=== MATERIAL PROVIDED ===

******************************

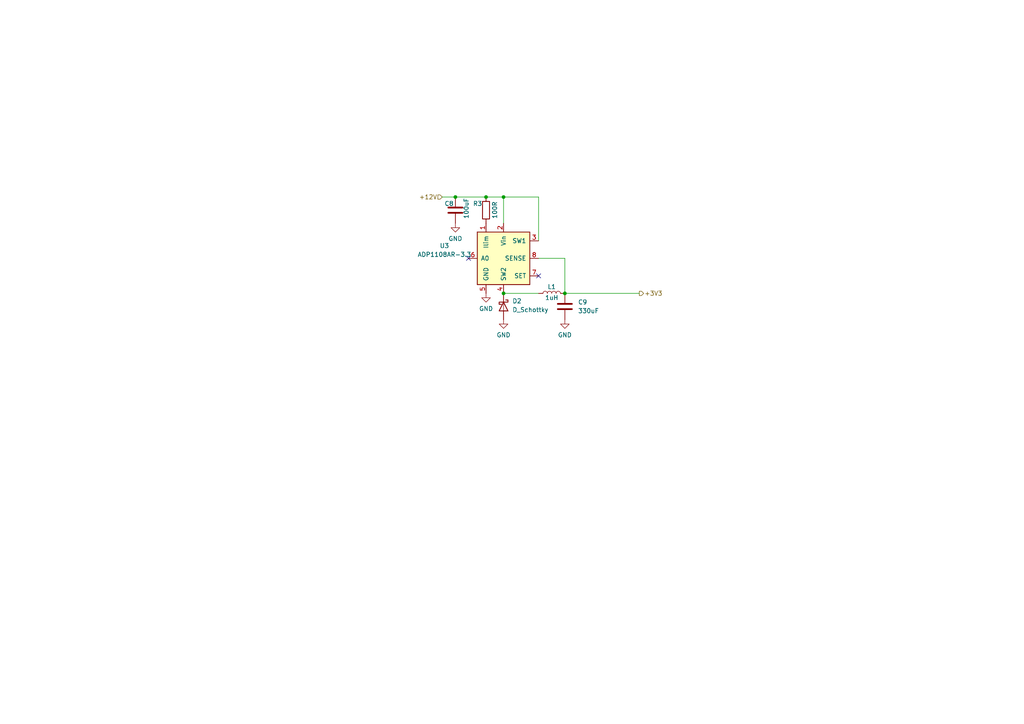
<source format=kicad_sch>
(kicad_sch
	(version 20231120)
	(generator "eeschema")
	(generator_version "8.0")
	(uuid "f57ea884-52f6-4161-a9e1-6e3bec118d23")
	(paper "A4")
	
	(junction
		(at 146.05 85.09)
		(diameter 0)
		(color 0 0 0 0)
		(uuid "3eb434c7-8e23-4dd4-974e-383c2746528f")
	)
	(junction
		(at 163.83 85.09)
		(diameter 0)
		(color 0 0 0 0)
		(uuid "6a810b65-3cd6-47a1-bf11-1790d56fbf12")
	)
	(junction
		(at 146.05 57.15)
		(diameter 0)
		(color 0 0 0 0)
		(uuid "bb3745b4-92e4-4f31-ad84-4714f1bcbbac")
	)
	(junction
		(at 140.97 57.15)
		(diameter 0)
		(color 0 0 0 0)
		(uuid "d0db30de-8878-4ea6-b79c-c978c20b3b9d")
	)
	(junction
		(at 132.08 57.15)
		(diameter 0)
		(color 0 0 0 0)
		(uuid "fd9e3cc3-208c-4f02-bc1b-a5f17b0c06c4")
	)
	(no_connect
		(at 135.89 74.93)
		(uuid "e4ed241f-d8a3-4961-a536-2b4c458d879d")
	)
	(no_connect
		(at 156.21 80.01)
		(uuid "e61b50c1-48e5-488a-aa24-a03713632a27")
	)
	(wire
		(pts
			(xy 156.21 74.93) (xy 163.83 74.93)
		)
		(stroke
			(width 0)
			(type default)
		)
		(uuid "44ce6190-76de-46aa-ad90-c735bf55c8dc")
	)
	(wire
		(pts
			(xy 156.21 69.85) (xy 156.21 57.15)
		)
		(stroke
			(width 0)
			(type default)
		)
		(uuid "52f2f950-e07f-44c6-93a7-e2c34957293a")
	)
	(wire
		(pts
			(xy 128.27 57.15) (xy 132.08 57.15)
		)
		(stroke
			(width 0)
			(type default)
		)
		(uuid "6be69120-29d4-4ff7-a431-47f5b4e0515e")
	)
	(wire
		(pts
			(xy 132.08 57.15) (xy 140.97 57.15)
		)
		(stroke
			(width 0)
			(type default)
		)
		(uuid "7686f889-2e46-432a-9333-a2e926cfe1aa")
	)
	(wire
		(pts
			(xy 146.05 64.77) (xy 146.05 57.15)
		)
		(stroke
			(width 0)
			(type default)
		)
		(uuid "918c444a-2f49-4b05-bb71-3204df210c45")
	)
	(wire
		(pts
			(xy 146.05 57.15) (xy 140.97 57.15)
		)
		(stroke
			(width 0)
			(type default)
		)
		(uuid "ac1755cd-0478-4021-ac5e-05ceeaa79469")
	)
	(wire
		(pts
			(xy 146.05 85.09) (xy 156.21 85.09)
		)
		(stroke
			(width 0)
			(type default)
		)
		(uuid "ad83beb3-2e9f-4c64-a4dd-ebf0fa56e3e7")
	)
	(wire
		(pts
			(xy 156.21 57.15) (xy 146.05 57.15)
		)
		(stroke
			(width 0)
			(type default)
		)
		(uuid "ca550c6a-e43a-45d6-89d3-574723ef0ad5")
	)
	(wire
		(pts
			(xy 163.83 74.93) (xy 163.83 85.09)
		)
		(stroke
			(width 0)
			(type default)
		)
		(uuid "e1087d0a-2894-4a63-89d6-dc550fcb40b6")
	)
	(wire
		(pts
			(xy 163.83 85.09) (xy 185.42 85.09)
		)
		(stroke
			(width 0)
			(type default)
		)
		(uuid "e3809543-a14a-4cca-8ef3-f838472b6398")
	)
	(hierarchical_label "+3V3"
		(shape output)
		(at 185.42 85.09 0)
		(effects
			(font
				(size 1.27 1.27)
			)
			(justify left)
		)
		(uuid "49a09c76-674f-4696-a130-19a826367c8f")
	)
	(hierarchical_label "+12V"
		(shape input)
		(at 128.27 57.15 180)
		(effects
			(font
				(size 1.27 1.27)
			)
			(justify right)
		)
		(uuid "df172fcb-a187-4bce-9101-bdfaae6fea89")
	)
	(symbol
		(lib_id "power:GND")
		(at 146.05 92.71 0)
		(unit 1)
		(exclude_from_sim no)
		(in_bom yes)
		(on_board yes)
		(dnp no)
		(fields_autoplaced yes)
		(uuid "21dc7702-680c-429f-9ae2-23dd535bf53a")
		(property "Reference" "#PWR033"
			(at 146.05 99.06 0)
			(effects
				(font
					(size 1.27 1.27)
				)
				(hide yes)
			)
		)
		(property "Value" "GND"
			(at 146.05 97.155 0)
			(effects
				(font
					(size 1.27 1.27)
				)
			)
		)
		(property "Footprint" ""
			(at 146.05 92.71 0)
			(effects
				(font
					(size 1.27 1.27)
				)
				(hide yes)
			)
		)
		(property "Datasheet" ""
			(at 146.05 92.71 0)
			(effects
				(font
					(size 1.27 1.27)
				)
				(hide yes)
			)
		)
		(property "Description" ""
			(at 146.05 92.71 0)
			(effects
				(font
					(size 1.27 1.27)
				)
				(hide yes)
			)
		)
		(pin "1"
			(uuid "a4d9fa11-93ec-4a66-9471-0c1d27c2c6e8")
		)
		(instances
			(project "cabinet_light"
				(path "/3a226f03-4a9d-4dc5-aa83-7f795adabb6a/27bcb495-97f4-47f8-b642-6cc0c9b6c14f"
					(reference "#PWR033")
					(unit 1)
				)
			)
			(project "cabinet_light"
				(path "/8f50e6d6-3696-4153-9907-ddc1ca4e5be3/8b845be6-4642-47dd-852b-59417f6d10f3"
					(reference "#PWR033")
					(unit 1)
				)
			)
		)
	)
	(symbol
		(lib_id "Device:R")
		(at 140.97 60.96 0)
		(unit 1)
		(exclude_from_sim no)
		(in_bom yes)
		(on_board yes)
		(dnp no)
		(uuid "5d83ef9b-eb0c-4e8d-8491-4f6b7c2217a5")
		(property "Reference" "R3"
			(at 137.16 59.055 0)
			(effects
				(font
					(size 1.27 1.27)
				)
				(justify left)
			)
		)
		(property "Value" "100R"
			(at 143.51 63.5 90)
			(effects
				(font
					(size 1.27 1.27)
				)
				(justify left)
			)
		)
		(property "Footprint" "Resistor_SMD:R_0603_1608Metric"
			(at 139.192 60.96 90)
			(effects
				(font
					(size 1.27 1.27)
				)
				(hide yes)
			)
		)
		(property "Datasheet" "~"
			(at 140.97 60.96 0)
			(effects
				(font
					(size 1.27 1.27)
				)
				(hide yes)
			)
		)
		(property "Description" ""
			(at 140.97 60.96 0)
			(effects
				(font
					(size 1.27 1.27)
				)
				(hide yes)
			)
		)
		(pin "2"
			(uuid "2e9868e2-0445-4f01-8265-db5e2112ad76")
		)
		(pin "1"
			(uuid "65ea590d-1c74-4d6d-a3a0-d46663e1675d")
		)
		(instances
			(project "cabinet_light"
				(path "/3a226f03-4a9d-4dc5-aa83-7f795adabb6a/27bcb495-97f4-47f8-b642-6cc0c9b6c14f"
					(reference "R3")
					(unit 1)
				)
			)
			(project "cabinet_light"
				(path "/8f50e6d6-3696-4153-9907-ddc1ca4e5be3/8b845be6-4642-47dd-852b-59417f6d10f3"
					(reference "R3")
					(unit 1)
				)
			)
		)
	)
	(symbol
		(lib_id "Device:C")
		(at 163.83 88.9 0)
		(unit 1)
		(exclude_from_sim no)
		(in_bom yes)
		(on_board yes)
		(dnp no)
		(fields_autoplaced yes)
		(uuid "6bc5491b-1761-49e9-a3de-5cfffd3b9324")
		(property "Reference" "C9"
			(at 167.64 87.63 0)
			(effects
				(font
					(size 1.27 1.27)
				)
				(justify left)
			)
		)
		(property "Value" "330uF"
			(at 167.64 90.17 0)
			(effects
				(font
					(size 1.27 1.27)
				)
				(justify left)
			)
		)
		(property "Footprint" "Capacitor_SMD:C_0603_1608Metric"
			(at 164.7952 92.71 0)
			(effects
				(font
					(size 1.27 1.27)
				)
				(hide yes)
			)
		)
		(property "Datasheet" "~"
			(at 163.83 88.9 0)
			(effects
				(font
					(size 1.27 1.27)
				)
				(hide yes)
			)
		)
		(property "Description" ""
			(at 163.83 88.9 0)
			(effects
				(font
					(size 1.27 1.27)
				)
				(hide yes)
			)
		)
		(pin "1"
			(uuid "0db1d467-2bf3-4264-8c92-17b492db1d55")
		)
		(pin "2"
			(uuid "91e5bdd4-e57a-479d-a29c-39078138fe4f")
		)
		(instances
			(project "cabinet_light"
				(path "/3a226f03-4a9d-4dc5-aa83-7f795adabb6a/27bcb495-97f4-47f8-b642-6cc0c9b6c14f"
					(reference "C9")
					(unit 1)
				)
			)
			(project "cabinet_light"
				(path "/8f50e6d6-3696-4153-9907-ddc1ca4e5be3/8b845be6-4642-47dd-852b-59417f6d10f3"
					(reference "C9")
					(unit 1)
				)
			)
		)
	)
	(symbol
		(lib_id "Device:D_Schottky")
		(at 146.05 88.9 270)
		(unit 1)
		(exclude_from_sim no)
		(in_bom yes)
		(on_board yes)
		(dnp no)
		(fields_autoplaced yes)
		(uuid "6cc54838-88f2-4c4e-876d-4e1ad6ac0b05")
		(property "Reference" "D2"
			(at 148.59 87.3125 90)
			(effects
				(font
					(size 1.27 1.27)
				)
				(justify left)
			)
		)
		(property "Value" "D_Schottky"
			(at 148.59 89.8525 90)
			(effects
				(font
					(size 1.27 1.27)
				)
				(justify left)
			)
		)
		(property "Footprint" "Diode_SMD:D_0402_1005Metric"
			(at 146.05 88.9 0)
			(effects
				(font
					(size 1.27 1.27)
				)
				(hide yes)
			)
		)
		(property "Datasheet" "~"
			(at 146.05 88.9 0)
			(effects
				(font
					(size 1.27 1.27)
				)
				(hide yes)
			)
		)
		(property "Description" ""
			(at 146.05 88.9 0)
			(effects
				(font
					(size 1.27 1.27)
				)
				(hide yes)
			)
		)
		(pin "1"
			(uuid "79f60df0-c47c-497f-9353-14364ce57448")
		)
		(pin "2"
			(uuid "fc287003-d7e6-4895-9a63-8d2e243fb4d7")
		)
		(instances
			(project "cabinet_light"
				(path "/3a226f03-4a9d-4dc5-aa83-7f795adabb6a/27bcb495-97f4-47f8-b642-6cc0c9b6c14f"
					(reference "D2")
					(unit 1)
				)
			)
			(project "cabinet_light"
				(path "/8f50e6d6-3696-4153-9907-ddc1ca4e5be3/8b845be6-4642-47dd-852b-59417f6d10f3"
					(reference "D2")
					(unit 1)
				)
			)
		)
	)
	(symbol
		(lib_id "power:GND")
		(at 140.97 85.09 0)
		(unit 1)
		(exclude_from_sim no)
		(in_bom yes)
		(on_board yes)
		(dnp no)
		(fields_autoplaced yes)
		(uuid "8fbf2423-171f-44e7-b1d4-1346c64b39a2")
		(property "Reference" "#PWR032"
			(at 140.97 91.44 0)
			(effects
				(font
					(size 1.27 1.27)
				)
				(hide yes)
			)
		)
		(property "Value" "GND"
			(at 140.97 89.535 0)
			(effects
				(font
					(size 1.27 1.27)
				)
			)
		)
		(property "Footprint" ""
			(at 140.97 85.09 0)
			(effects
				(font
					(size 1.27 1.27)
				)
				(hide yes)
			)
		)
		(property "Datasheet" ""
			(at 140.97 85.09 0)
			(effects
				(font
					(size 1.27 1.27)
				)
				(hide yes)
			)
		)
		(property "Description" ""
			(at 140.97 85.09 0)
			(effects
				(font
					(size 1.27 1.27)
				)
				(hide yes)
			)
		)
		(pin "1"
			(uuid "22cedb7c-be9f-4ee8-8f53-b79015b770b7")
		)
		(instances
			(project "cabinet_light"
				(path "/3a226f03-4a9d-4dc5-aa83-7f795adabb6a/27bcb495-97f4-47f8-b642-6cc0c9b6c14f"
					(reference "#PWR032")
					(unit 1)
				)
			)
			(project "cabinet_light"
				(path "/8f50e6d6-3696-4153-9907-ddc1ca4e5be3/8b845be6-4642-47dd-852b-59417f6d10f3"
					(reference "#PWR032")
					(unit 1)
				)
			)
		)
	)
	(symbol
		(lib_id "Device:C")
		(at 132.08 60.96 0)
		(unit 1)
		(exclude_from_sim no)
		(in_bom yes)
		(on_board yes)
		(dnp no)
		(uuid "976892bc-057b-4de6-88a7-0496ef485eee")
		(property "Reference" "C8"
			(at 128.905 59.055 0)
			(effects
				(font
					(size 1.27 1.27)
				)
				(justify left)
			)
		)
		(property "Value" "100uF"
			(at 135.255 63.5 90)
			(effects
				(font
					(size 1.27 1.27)
				)
				(justify left)
			)
		)
		(property "Footprint" "Capacitor_SMD:C_0603_1608Metric"
			(at 133.0452 64.77 0)
			(effects
				(font
					(size 1.27 1.27)
				)
				(hide yes)
			)
		)
		(property "Datasheet" "~"
			(at 132.08 60.96 0)
			(effects
				(font
					(size 1.27 1.27)
				)
				(hide yes)
			)
		)
		(property "Description" ""
			(at 132.08 60.96 0)
			(effects
				(font
					(size 1.27 1.27)
				)
				(hide yes)
			)
		)
		(pin "2"
			(uuid "63958e15-6d05-48bf-97bf-028319c4ed7a")
		)
		(pin "1"
			(uuid "e04b3145-7e59-4feb-9901-9a9b56e90b11")
		)
		(instances
			(project "cabinet_light"
				(path "/3a226f03-4a9d-4dc5-aa83-7f795adabb6a/27bcb495-97f4-47f8-b642-6cc0c9b6c14f"
					(reference "C8")
					(unit 1)
				)
			)
			(project "cabinet_light"
				(path "/8f50e6d6-3696-4153-9907-ddc1ca4e5be3/8b845be6-4642-47dd-852b-59417f6d10f3"
					(reference "C8")
					(unit 1)
				)
			)
		)
	)
	(symbol
		(lib_id "Device:L")
		(at 160.02 85.09 90)
		(unit 1)
		(exclude_from_sim no)
		(in_bom yes)
		(on_board yes)
		(dnp no)
		(uuid "b723bb50-40e6-42d0-be5e-402955044722")
		(property "Reference" "L1"
			(at 160.02 83.185 90)
			(effects
				(font
					(size 1.27 1.27)
				)
			)
		)
		(property "Value" "1uH"
			(at 160.02 86.36 90)
			(effects
				(font
					(size 1.27 1.27)
				)
			)
		)
		(property "Footprint" "Inductor_SMD:L_0402_1005Metric"
			(at 160.02 85.09 0)
			(effects
				(font
					(size 1.27 1.27)
				)
				(hide yes)
			)
		)
		(property "Datasheet" "~"
			(at 160.02 85.09 0)
			(effects
				(font
					(size 1.27 1.27)
				)
				(hide yes)
			)
		)
		(property "Description" ""
			(at 160.02 85.09 0)
			(effects
				(font
					(size 1.27 1.27)
				)
				(hide yes)
			)
		)
		(pin "1"
			(uuid "6a7f5223-737f-4910-ab8b-98e3b753583c")
		)
		(pin "2"
			(uuid "c008f711-22fe-4b8e-a170-425e60689c77")
		)
		(instances
			(project "cabinet_light"
				(path "/3a226f03-4a9d-4dc5-aa83-7f795adabb6a/27bcb495-97f4-47f8-b642-6cc0c9b6c14f"
					(reference "L1")
					(unit 1)
				)
			)
			(project "cabinet_light"
				(path "/8f50e6d6-3696-4153-9907-ddc1ca4e5be3/8b845be6-4642-47dd-852b-59417f6d10f3"
					(reference "L1")
					(unit 1)
				)
			)
		)
	)
	(symbol
		(lib_id "power:GND")
		(at 132.08 64.77 0)
		(unit 1)
		(exclude_from_sim no)
		(in_bom yes)
		(on_board yes)
		(dnp no)
		(fields_autoplaced yes)
		(uuid "e35eab5a-cd35-4e8b-adbf-068923af0ea5")
		(property "Reference" "#PWR031"
			(at 132.08 71.12 0)
			(effects
				(font
					(size 1.27 1.27)
				)
				(hide yes)
			)
		)
		(property "Value" "GND"
			(at 132.08 69.215 0)
			(effects
				(font
					(size 1.27 1.27)
				)
			)
		)
		(property "Footprint" ""
			(at 132.08 64.77 0)
			(effects
				(font
					(size 1.27 1.27)
				)
				(hide yes)
			)
		)
		(property "Datasheet" ""
			(at 132.08 64.77 0)
			(effects
				(font
					(size 1.27 1.27)
				)
				(hide yes)
			)
		)
		(property "Description" ""
			(at 132.08 64.77 0)
			(effects
				(font
					(size 1.27 1.27)
				)
				(hide yes)
			)
		)
		(pin "1"
			(uuid "93054762-4aa9-4582-9b9d-100a9c248ecd")
		)
		(instances
			(project "cabinet_light"
				(path "/3a226f03-4a9d-4dc5-aa83-7f795adabb6a/27bcb495-97f4-47f8-b642-6cc0c9b6c14f"
					(reference "#PWR031")
					(unit 1)
				)
			)
			(project "cabinet_light"
				(path "/8f50e6d6-3696-4153-9907-ddc1ca4e5be3/8b845be6-4642-47dd-852b-59417f6d10f3"
					(reference "#PWR031")
					(unit 1)
				)
			)
		)
	)
	(symbol
		(lib_id "power:GND")
		(at 163.83 92.71 0)
		(unit 1)
		(exclude_from_sim no)
		(in_bom yes)
		(on_board yes)
		(dnp no)
		(fields_autoplaced yes)
		(uuid "ea5cb07d-df3a-4f21-b4ff-2ca7093499a3")
		(property "Reference" "#PWR034"
			(at 163.83 99.06 0)
			(effects
				(font
					(size 1.27 1.27)
				)
				(hide yes)
			)
		)
		(property "Value" "GND"
			(at 163.83 97.155 0)
			(effects
				(font
					(size 1.27 1.27)
				)
			)
		)
		(property "Footprint" ""
			(at 163.83 92.71 0)
			(effects
				(font
					(size 1.27 1.27)
				)
				(hide yes)
			)
		)
		(property "Datasheet" ""
			(at 163.83 92.71 0)
			(effects
				(font
					(size 1.27 1.27)
				)
				(hide yes)
			)
		)
		(property "Description" ""
			(at 163.83 92.71 0)
			(effects
				(font
					(size 1.27 1.27)
				)
				(hide yes)
			)
		)
		(pin "1"
			(uuid "50467be5-6527-43c2-98ae-9f1618f921e6")
		)
		(instances
			(project "cabinet_light"
				(path "/3a226f03-4a9d-4dc5-aa83-7f795adabb6a/27bcb495-97f4-47f8-b642-6cc0c9b6c14f"
					(reference "#PWR034")
					(unit 1)
				)
			)
			(project "cabinet_light"
				(path "/8f50e6d6-3696-4153-9907-ddc1ca4e5be3/8b845be6-4642-47dd-852b-59417f6d10f3"
					(reference "#PWR034")
					(unit 1)
				)
			)
		)
	)
	(symbol
		(lib_id "Regulator_Switching:ADP1108AR-3.3")
		(at 146.05 74.93 0)
		(unit 1)
		(exclude_from_sim no)
		(in_bom yes)
		(on_board yes)
		(dnp no)
		(fields_autoplaced yes)
		(uuid "fc8c4bf2-8ac8-4a75-b205-9efe2796b542")
		(property "Reference" "U3"
			(at 128.905 71.2821 0)
			(effects
				(font
					(size 1.27 1.27)
				)
			)
		)
		(property "Value" "ADP1108AR-3.3"
			(at 128.905 73.8221 0)
			(effects
				(font
					(size 1.27 1.27)
				)
			)
		)
		(property "Footprint" "Package_SO:SOIC-8_3.9x4.9mm_P1.27mm"
			(at 147.32 83.82 0)
			(effects
				(font
					(size 1.27 1.27)
				)
				(justify left)
				(hide yes)
			)
		)
		(property "Datasheet" "https://www.analog.com/media/en/technical-documentation/data-sheets/ADP1108.pdf"
			(at 140.97 59.69 0)
			(effects
				(font
					(size 1.27 1.27)
				)
				(hide yes)
			)
		)
		(property "Description" ""
			(at 146.05 74.93 0)
			(effects
				(font
					(size 1.27 1.27)
				)
				(hide yes)
			)
		)
		(pin "5"
			(uuid "f7b5f244-d0b7-4a8b-b440-bc1bf6619cfc")
		)
		(pin "7"
			(uuid "5947fb9a-2b38-4f9e-ad34-ebccc455cc2c")
		)
		(pin "4"
			(uuid "a7e80668-2ed6-486a-9ae5-2bf823b5b31c")
		)
		(pin "8"
			(uuid "5efe010d-359b-423f-bc2b-13326bfbf023")
		)
		(pin "1"
			(uuid "2987d6ef-6f87-4be8-9405-6e9738d07441")
		)
		(pin "2"
			(uuid "65719b4b-f583-4940-990a-551f21834f10")
		)
		(pin "3"
			(uuid "6960ec3f-83bc-43fe-b576-579a2ef15fec")
		)
		(pin "6"
			(uuid "cce4e767-9db8-4dc4-b505-3825002ae46c")
		)
		(instances
			(project "cabinet_light"
				(path "/3a226f03-4a9d-4dc5-aa83-7f795adabb6a/27bcb495-97f4-47f8-b642-6cc0c9b6c14f"
					(reference "U3")
					(unit 1)
				)
			)
			(project "cabinet_light"
				(path "/8f50e6d6-3696-4153-9907-ddc1ca4e5be3/8b845be6-4642-47dd-852b-59417f6d10f3"
					(reference "U3")
					(unit 1)
				)
			)
		)
	)
)

</source>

******************************

=== WHAT YOU NEED TO DO ===
Only the lines above starting with the one with "(xy 163.83 85.09) (xy 185.42 85.09)" and going through the one with "(justify right)" are to be copied, word for word and with both ends kept.

=== RESULT FOR THIS EXERCISE ===
			(xy 163.83 85.09) (xy 185.42 85.09)
		)
		(stroke
			(width 0)
			(type default)
		)
		(uuid "e3809543-a14a-4cca-8ef3-f838472b6398")
	)
	(hierarchical_label "+3V3"
		(shape output)
		(at 185.42 85.09 0)
		(effects
			(font
				(size 1.27 1.27)
			)
			(justify left)
		)
		(uuid "49a09c76-674f-4696-a130-19a826367c8f")
	)
	(hierarchical_label "+12V"
		(shape input)
		(at 128.27 57.15 180)
		(effects
			(font
				(size 1.27 1.27)
			)
			(justify right)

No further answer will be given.